Reputation: 7537
i'm using delete by query plugins for elastic search.
I have a index products
with a integer field size
. I want delete all document with size 10. I have over 5000 documents with size 10. If i try:
DELETE /products/product/_query?q=size:10
this query requires over 2 minutes.
I understand because delete by query
plugin is slow, from documentation:
Internally, it uses Scroll and Bulk APIs to delete documents in an efficient and safe manner. It is slower [..] Queries which match large numbers of documents may run for a long time, as every document has to be deleted individually.
How do i perform a fastest documents mass deleting?
Upvotes: 8
Views: 7513
Reputation: 15642
ES 8.11, 2024-01
I don't know what the situation was in 2016, but maybe you could consider doing a bulk delete.

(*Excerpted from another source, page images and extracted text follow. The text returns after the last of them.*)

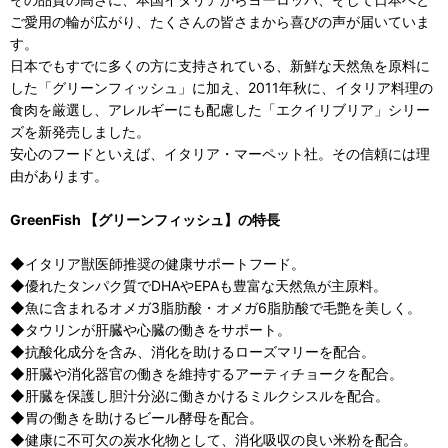
ご愛用の輪が広がり、たくさんの皆さまから喜びの声が届いていま
す。
日本でもすでに多くの方に支持されている、新鮮な天然魚を原料に
した「グリーンフィッシュ」に加え、2011年秋に、イタリア料理の
食肉を厳選し、アレルギーにも配慮した「エクイリブリア」シリー
ズを新発売しました。
安心のフードといえば、イタリア・マーペット社。その信頼には理
由があります。
GreenFish 【グリーンフィッシュ】の特長
◆イタリア獣医師推奨の健康サポートフード。
◆優れたタンパク質でDHAやEPAも豊富な天然魚が主原料。
◆魚に含まれるオメガ3脂肪酸・オメガ6脂肪酸で毛艶を美しく。
◆タウリンが肝臓や心臓の働きをサポート。
◆抗酸化成分を含み、消化を助けるローズマリーを配合。
◆肝臓や消化器官の働きを維持するアーティチョークを配合。
◆肝臓を保護し胆汁分泌に働きかけるミルクシスルを配合。
◆胃の働きを助けるビール酵母を配合。
◆健康に不可欠の炭水化物として、消化吸収の良い米粉を配合。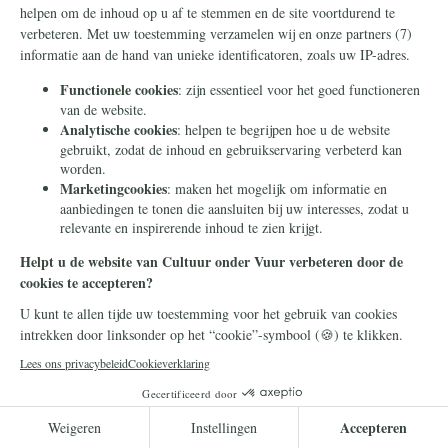
Frans Timmermans
14 juli 2026
Frans Timmermans krijgt
geheel onverdiend een
eretitel als minister van Staat
Frans Timmermans is benoemd tot minister
van Staat. Waar heeft hij dit buitengewone
eerbetoon aan te danken?
Lees meer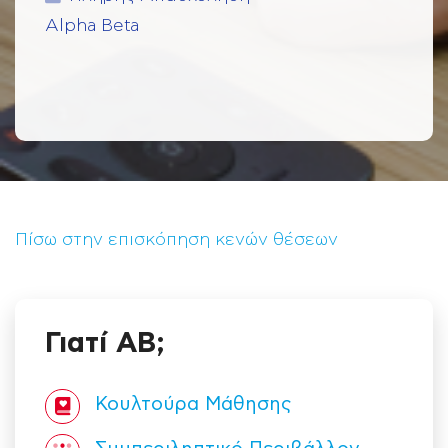
Alpha Beta
Πίσω στην επισκόπηση κενών θέσεων
Γιατί ΑΒ;
Κουλτούρα Mάθησης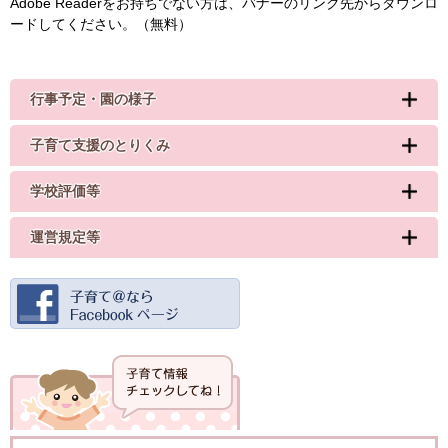
Adobe Readerをお持ちでない方は、バナーのリンク先からダウンロ
ードしてください。（無料）
行事予定・園の様子
子育て支援のとりくみ
学校評価等
運営規定等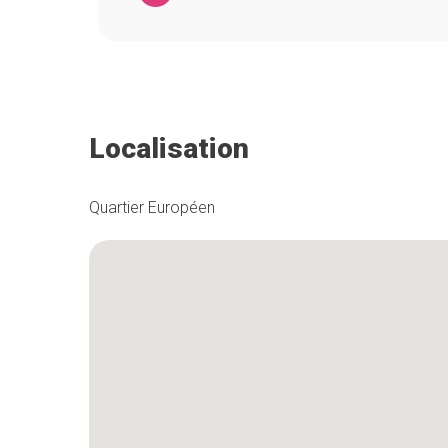
Localisation
Quartier Européen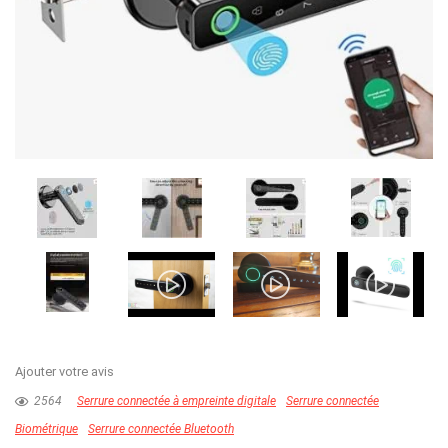
Ajouter votre avis
2564
Serrure connectée à empreinte digitale
Serrure connectée
Biométrique
Serrure connectée Bluetooth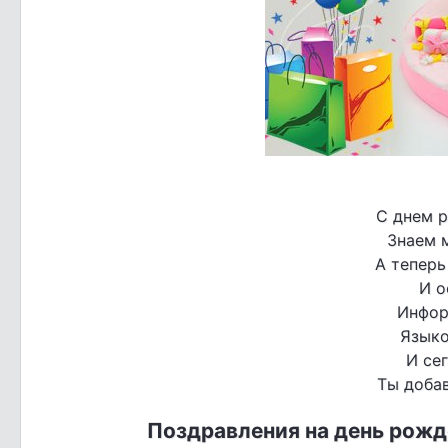
С днем р
Знаем м
А теперь
И о
Инфор
Языко
И се
Ты добав
Поздравления на день рожд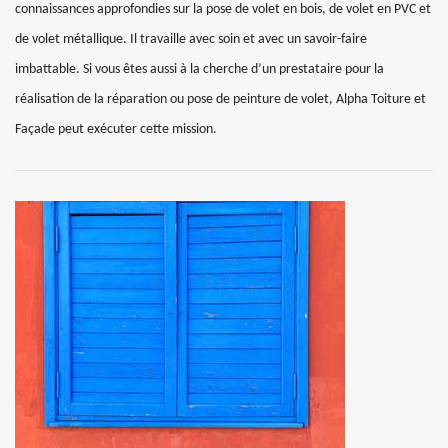
connaissances approfondies sur la pose de volet en bois, de volet en PVC et
de volet métallique. Il travaille avec soin et avec un savoir-faire
imbattable. Si vous êtes aussi à la cherche d’un prestataire pour la
réalisation de la réparation ou pose de peinture de volet, Alpha Toiture et
Façade peut exécuter cette mission.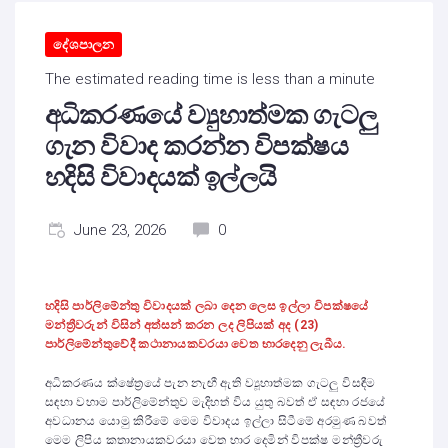
දේශපාලන
The estimated reading time is less than a minute
අධිකරණයේ ව්‍යුහාත්මක ගැටලු
ගැන විවාද කරන්න විපක්ෂය
හදිසි විවාදයක් ඉල්ලයි
June 23, 2026
0
හදිසි පාර්ලිමේන්තු විවාදයක් ලබා දෙන ලෙස ඉල්ලා විපක්ෂයේ
මන්ත්‍රීවරුන් විසින් අත්සන් කරන ලද ලිපියක් අද (23)
පාර්ලිමේන්තුවේදී කථානායකවරයා වෙත භාරදෙනු ලැබීය.
අධිකරණය ක්ෂේත්‍රයේ පැන නැඟී ඇති ව්‍යූහාත්මක ගැටලු විසඳීම
සඳහා වහාම පාර්ලිමේන්තුව මැදිහත් විය යුතු බවත් ඒ සඳහා රජයේ
අවධානය යොමු කිරීමේ මෙම විවාදය ඉල්ලා සිටීමේ අරමුණ බවත්
මෙම ලිපිය කතානායකවරයා වෙත භාර දෙමින් විපක්ෂ මන්ත්‍රීවරු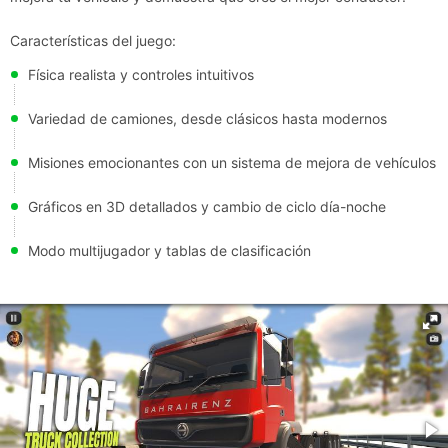
Características del juego:
Física realista y controles intuitivos
Variedad de camiones, desde clásicos hasta modernos
Misiones emocionantes con un sistema de mejora de vehículos
Gráficos en 3D detallados y cambio de ciclo día-noche
Modo multijugador y tablas de clasificación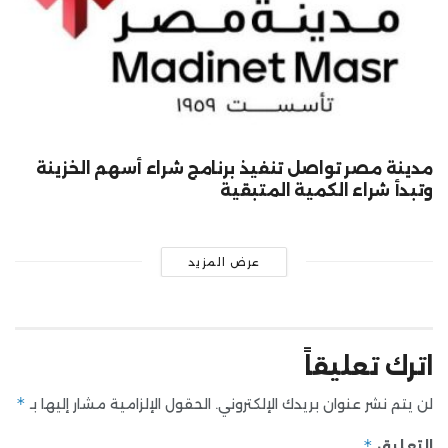
مدينة مصر تواصل تنفيذ برنامج شراء أسهم الخزينة
وتبدأ شراء الكمية المتبقية
عرض المزيد
اترك تعليقاً
*
لن يتم نشر عنوان بريدك الإلكتروني.
الحقول الإلزامية مشار إليها بـ
*
التعليق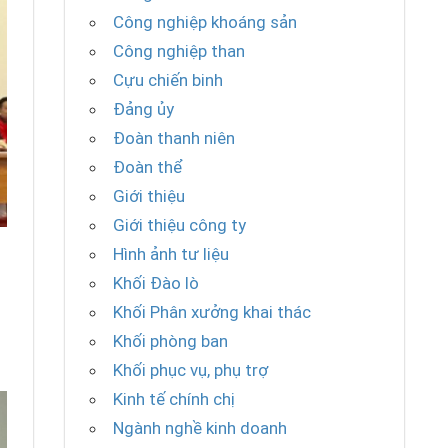
Công nghiệp khoáng sản
Công nghiệp than
Cựu chiến binh
Đảng ủy
Đoàn thanh niên
Đoàn thể
Giới thiệu
Giới thiệu công ty
Hình ảnh tư liệu
Khối Đào lò
Khối Phân xưởng khai thác
Khối phòng ban
Khối phục vụ, phụ trợ
Kinh tế chính chị
Ngành nghề kinh doanh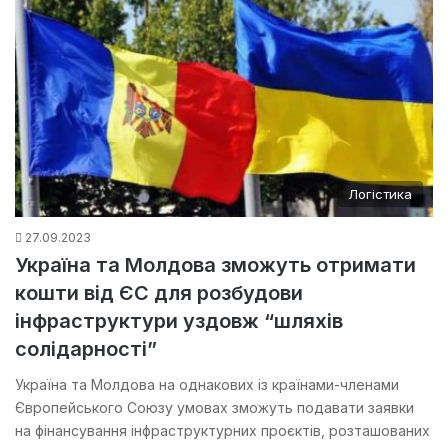
Логістика
27.09.2023
Україна та Молдова зможуть отримати
кошти від ЄС для розбудови
інфраструктури уздовж “шляхів
солідарності”
Україна та Молдова на однакових із країнами-членами
Європейського Союзу умовах зможуть подавати заявки
на фінансування інфраструктурних проєктів, розташованих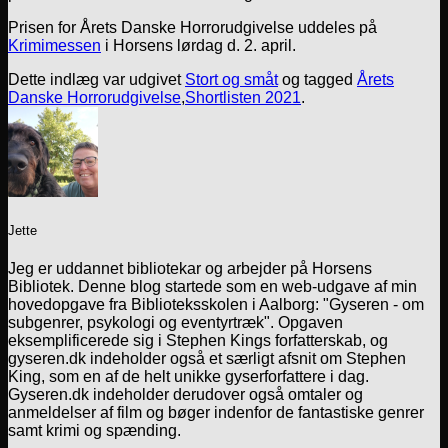
Prisen for Årets Danske Horrorudgivelse uddeles på
Krimimessen
i Horsens lørdag d. 2. april.
Dette indlæg var udgivet
Stort og småt
og tagged
Årets
Danske Horrorudgivelse
,
Shortlisten 2021
.
Jette
Jeg er uddannet bibliotekar og arbejder på Horsens
Bibliotek. Denne blog startede som en web-udgave af min
hovedopgave fra Biblioteksskolen i Aalborg: "Gyseren - om
subgenrer, psykologi og eventyrtræk". Opgaven
eksemplificerede sig i Stephen Kings forfatterskab, og
gyseren.dk indeholder også et særligt afsnit om Stephen
King, som en af de helt unikke gyserforfattere i dag.
Gyseren.dk indeholder derudover også omtaler og
anmeldelser af film og bøger indenfor de fantastiske genrer
samt krimi og spænding.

The downside of this is that it might be quite complicated to determine the _id
s of all the LuceneDocuments (index documents) you need to delete. Typically you might have to run a _search query to find these _id
s on the basis of your query. You must have these _id
s to do a bulk delete.
Then you have the faff of making a bulk string conforming to the strict string format required. It's fairly feasible when you get the hang of it. And these bulk operations are pretty fast.
Upvotes: 0
Reputation: 6357
You can't. This is the only supported way of deleting documents in latest versions of Elasticsearch. Elasticsearch 1.x deletes much faster (but potentially in an unsafe manner). So if it is really worth so much, you can go back to an older version of Elasticsearch.
Upvotes: 6